Year of sentence revoked for Fayer

Published 12:00 pm Wednesday, June 13, 2018

A 36-year-old Maryland man convicted of stealing copper wiring throughout the former Lunenburg Middle School building has had a year of his sentence revoked for failure to pay for damage from the theft.

David Richard Fayer, Jr. had one year of a suspended sentence revoked recently in Lunenburg County Circuit Court, a release from the Lunenburg Commonwealth’s Attorney Office cited. Fayer was convicted in 2010 on two counts of burglary and grand larceny resulting from the theft of copper wiring throughout the building formerly used as the county middle school building on Route 40 and a residential school for foster children known as Concept One Academies. Along with another man and woman as accomplices, the release cited that they caused a loss and damages to the building of approximately $300,000. Fayer, the release noted, had made payments of only $117.36 since his release from prison in March 2017, having served seven years.

The release noted his co-defendants, John Kenneth Barnett and Goldie Lynn Bailey, who cooperated with the investigation, served four years and three and a half years, respectively. They are also responsible for payments of restitution, and are currently in default and will be pursued, according to Commonwealth’s Attorney Robert Clement. Clement said in the release Fayer was perceived as the ringleader and less cooperative. Barnett and Bailey were said to be more cooperative with police, and were willing to testify against Fayer.

Goldie Bailey married David Fayer after the arrests, but before trial, while he was being held in jail, but was still willing to testify for the Commonwealth. After serving his current sentence of one year, the release noted Fayer will still be under supervised probation, good behavior for 40 years, warrantless searches, and staying out of Lunenburg County. At the time of the trial, Theresa Garr, owner of Concept One Academies said she had consulted an electrical contractor and has been told that commercial re-wiring of the large building (55,000 square feet) would easily cost more than $1 million.

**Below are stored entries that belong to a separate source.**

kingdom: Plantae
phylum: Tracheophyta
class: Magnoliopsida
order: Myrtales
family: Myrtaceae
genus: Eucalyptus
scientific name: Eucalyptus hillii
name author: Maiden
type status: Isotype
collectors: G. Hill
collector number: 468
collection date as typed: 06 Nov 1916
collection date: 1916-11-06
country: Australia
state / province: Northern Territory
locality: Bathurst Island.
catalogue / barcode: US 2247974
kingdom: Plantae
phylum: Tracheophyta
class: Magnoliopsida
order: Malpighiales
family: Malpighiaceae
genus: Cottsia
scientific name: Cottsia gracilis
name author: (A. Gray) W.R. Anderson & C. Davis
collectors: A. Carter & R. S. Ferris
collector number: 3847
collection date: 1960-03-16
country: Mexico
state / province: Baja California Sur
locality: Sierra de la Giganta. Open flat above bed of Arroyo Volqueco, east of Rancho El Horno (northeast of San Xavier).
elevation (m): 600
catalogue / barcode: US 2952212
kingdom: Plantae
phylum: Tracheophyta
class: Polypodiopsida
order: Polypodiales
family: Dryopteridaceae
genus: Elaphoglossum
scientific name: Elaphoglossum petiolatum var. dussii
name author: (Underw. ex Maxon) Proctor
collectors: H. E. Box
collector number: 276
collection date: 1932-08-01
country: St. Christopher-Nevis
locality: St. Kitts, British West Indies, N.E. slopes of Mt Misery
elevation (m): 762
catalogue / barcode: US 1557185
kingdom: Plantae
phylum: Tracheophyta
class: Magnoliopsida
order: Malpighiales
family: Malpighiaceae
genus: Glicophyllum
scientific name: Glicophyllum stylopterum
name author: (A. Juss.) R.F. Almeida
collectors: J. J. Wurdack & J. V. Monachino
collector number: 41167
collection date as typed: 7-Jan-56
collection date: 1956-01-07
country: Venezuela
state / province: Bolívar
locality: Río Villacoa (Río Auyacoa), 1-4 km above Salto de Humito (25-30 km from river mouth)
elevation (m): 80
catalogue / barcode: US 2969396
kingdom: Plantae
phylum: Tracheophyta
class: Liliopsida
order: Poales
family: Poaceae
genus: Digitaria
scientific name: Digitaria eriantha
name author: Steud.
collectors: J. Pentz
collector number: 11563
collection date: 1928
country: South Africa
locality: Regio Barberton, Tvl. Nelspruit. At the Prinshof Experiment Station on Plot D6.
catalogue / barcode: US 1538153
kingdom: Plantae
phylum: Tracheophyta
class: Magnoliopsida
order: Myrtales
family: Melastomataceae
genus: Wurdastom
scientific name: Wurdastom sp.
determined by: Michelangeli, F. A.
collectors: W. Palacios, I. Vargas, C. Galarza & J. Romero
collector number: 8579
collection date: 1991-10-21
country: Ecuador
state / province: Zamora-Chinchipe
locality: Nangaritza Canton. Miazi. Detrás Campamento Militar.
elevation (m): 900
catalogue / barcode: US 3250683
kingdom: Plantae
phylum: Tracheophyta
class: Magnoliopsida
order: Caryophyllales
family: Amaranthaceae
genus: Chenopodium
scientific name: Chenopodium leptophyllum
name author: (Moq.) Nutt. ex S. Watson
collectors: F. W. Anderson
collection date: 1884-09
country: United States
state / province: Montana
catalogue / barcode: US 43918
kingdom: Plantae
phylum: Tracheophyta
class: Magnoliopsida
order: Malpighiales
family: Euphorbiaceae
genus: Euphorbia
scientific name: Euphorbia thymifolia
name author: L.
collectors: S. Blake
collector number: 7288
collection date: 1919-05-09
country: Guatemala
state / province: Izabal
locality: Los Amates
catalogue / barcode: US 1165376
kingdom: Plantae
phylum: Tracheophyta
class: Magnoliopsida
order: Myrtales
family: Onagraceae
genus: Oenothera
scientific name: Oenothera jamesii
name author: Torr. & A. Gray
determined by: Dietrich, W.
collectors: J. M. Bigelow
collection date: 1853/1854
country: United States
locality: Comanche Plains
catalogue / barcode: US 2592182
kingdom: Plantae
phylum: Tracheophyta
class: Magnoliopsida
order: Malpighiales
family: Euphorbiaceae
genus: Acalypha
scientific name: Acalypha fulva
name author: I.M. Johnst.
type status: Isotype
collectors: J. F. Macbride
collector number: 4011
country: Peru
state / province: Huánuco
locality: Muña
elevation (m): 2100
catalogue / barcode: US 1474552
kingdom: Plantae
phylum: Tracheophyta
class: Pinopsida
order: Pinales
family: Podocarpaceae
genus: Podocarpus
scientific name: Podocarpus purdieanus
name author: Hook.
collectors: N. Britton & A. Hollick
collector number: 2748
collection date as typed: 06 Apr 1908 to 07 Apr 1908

Other damage would require replacement of all water pipes, transformers, electrical boxes, repair or replacement of 46 window air conditioning units, replacement of 25 kick plates and door knobs to interior doors, replacement of drain covers, replacement of flush valves, replacement of flashing on roof, replacement of sections of drop ceiling (approximately 12,000 square feet), repair to some masonry walls, cleanup costs, and other repairs and replacements. Garr had purchased the buildings from the county for $525,000 in 2006 and made improvements and used the facilities for residential placement of foster care children until October 2008. The larger building and the tract of land upon which it is situated was appraised by the county for tax purposes at $4.2 million. In 2009 the county lowered the value to $2.3 million. After damage and deterioration, on Feb. 28, 2009, the smaller building on the other tract of land was auctioned off to a high bidder for the amount of $25,000. It had been originally assessed by the county at $1.25 million, the release cited.